REQUIREMENTS »
**A.** Answer these questions from the Intel acquisition report below:
(i) About how much was Intel's deal for Soft Machines reportedly worth?
(ii) What percentage ownership stake will Intel keep in the entity formed from its security unit?
(iii) How much did Intel reportedly pay for Nervana Systems?
**B.** Reproduce everything in the Intel acquisition report below from "Growing competition in" down to "about $250 million.".
**C.** Write what comes next in the Intel acquisition report below, starting after its final sentence.

READING TEXT »
※

UPDATED 12:35 EDT / SEPTEMBER 09 2016

NEWS

Report: Intel has quietly bought chip startup Soft Machines for $250M

Growing competition in the chip market is driving Intel Corp. to aggressively hunt for new technologies that can help maintain its leadership position. According a tipster who recently spoke with The Register, the vendor has secretly acquired a startup called Soft Machines Inc. as part of the effort in a deal worth about $250 million.

This  new deal is on the heals of Intel shedding as part of a spinout their security unit into a new company that will be owned in-part by private equity firm TPG. Intel will retain a 49 percent ownership stake of the entity with TPG taking the majority stake. In exchange, Intel will be receiving $3.1 billion in cash.

This acquisition would be the latest by Intel to diversify well beyond its own processors to new architectures that can handle emerging tasks ranging from running artificial intelligence algorithms to powering Internet of Things devices. Intel earlier this week acquired another semiconductor startup called Movidius Ltd. that has developed a microprocessor for powering machine learning algorithms. And last month, it reportedly paid $400 million to buy Nervana Systems Inc., which was also in the process of designing an ASIC optimized for running artificial intelligence software.

※

RECORDS PROVIDED »

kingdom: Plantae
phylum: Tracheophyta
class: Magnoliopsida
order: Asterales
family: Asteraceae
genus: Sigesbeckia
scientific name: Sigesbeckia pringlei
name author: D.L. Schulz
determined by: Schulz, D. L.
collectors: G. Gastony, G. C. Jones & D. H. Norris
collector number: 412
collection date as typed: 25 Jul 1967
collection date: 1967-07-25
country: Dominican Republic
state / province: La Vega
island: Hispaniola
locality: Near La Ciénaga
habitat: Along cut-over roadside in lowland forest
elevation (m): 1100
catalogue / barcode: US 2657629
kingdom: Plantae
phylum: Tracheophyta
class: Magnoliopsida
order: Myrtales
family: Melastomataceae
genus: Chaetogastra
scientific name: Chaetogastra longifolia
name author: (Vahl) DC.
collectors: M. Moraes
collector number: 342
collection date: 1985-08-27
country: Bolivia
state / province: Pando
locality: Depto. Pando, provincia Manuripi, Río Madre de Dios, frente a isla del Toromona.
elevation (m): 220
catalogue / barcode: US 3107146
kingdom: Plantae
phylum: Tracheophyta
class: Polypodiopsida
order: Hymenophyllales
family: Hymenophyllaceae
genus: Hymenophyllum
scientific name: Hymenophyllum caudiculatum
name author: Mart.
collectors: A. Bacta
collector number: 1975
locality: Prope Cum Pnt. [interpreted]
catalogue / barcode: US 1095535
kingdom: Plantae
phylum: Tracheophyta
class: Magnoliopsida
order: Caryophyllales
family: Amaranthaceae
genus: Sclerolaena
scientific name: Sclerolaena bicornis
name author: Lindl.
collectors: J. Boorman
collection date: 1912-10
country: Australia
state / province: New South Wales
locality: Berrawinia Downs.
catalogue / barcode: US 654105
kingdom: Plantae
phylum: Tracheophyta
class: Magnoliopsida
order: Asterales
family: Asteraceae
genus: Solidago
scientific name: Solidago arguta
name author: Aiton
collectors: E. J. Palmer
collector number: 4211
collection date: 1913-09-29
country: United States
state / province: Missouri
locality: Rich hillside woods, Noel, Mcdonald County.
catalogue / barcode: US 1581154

※

ANSWER SET »
**A.**
(i) About $250 million.
(ii) 49 percent.
(iii) $400 million.

**B.**
Growing competition in the chip market is driving Intel Corp. to aggressively hunt for new technologies that can help maintain its leadership position. According a tipster who recently spoke with The Register, the vendor has secretly acquired a startup called Soft Machines Inc. as part of the effort in a deal worth about $250 million.

**C.**
“It’s a very big sign of a company that has learned a lot over the years” about the benefits of not being wedded to one chip architecture, said Jeff Bier, founder and president of the embedded-chip consultant Berkeley Design Technology Inc. “They’re really showing the way.”

The acquisition of Soft Machines, whose co-founder, chief executive and chief technology officer is former Intel computer architect Mohammad Abdallah (above), is reportedly the culmination of a 12-month negotiation that started not long after the outfit first debuted its technology at the 2014 Linley Microprocessor Conference (video below). Soft Machines’ demonstration starred a 500MHz chip fabricated using a 28-nanometer process that was touted as a breakthrough in semiconductor design.

Whereas conventional CPUs like those Intel sells are built to run several concurrent threads on each of their physical cores, the startup’s system takes the opposite approach and distributes every thread across multiple processing units. Work is automatically split up using a built-in load balancer.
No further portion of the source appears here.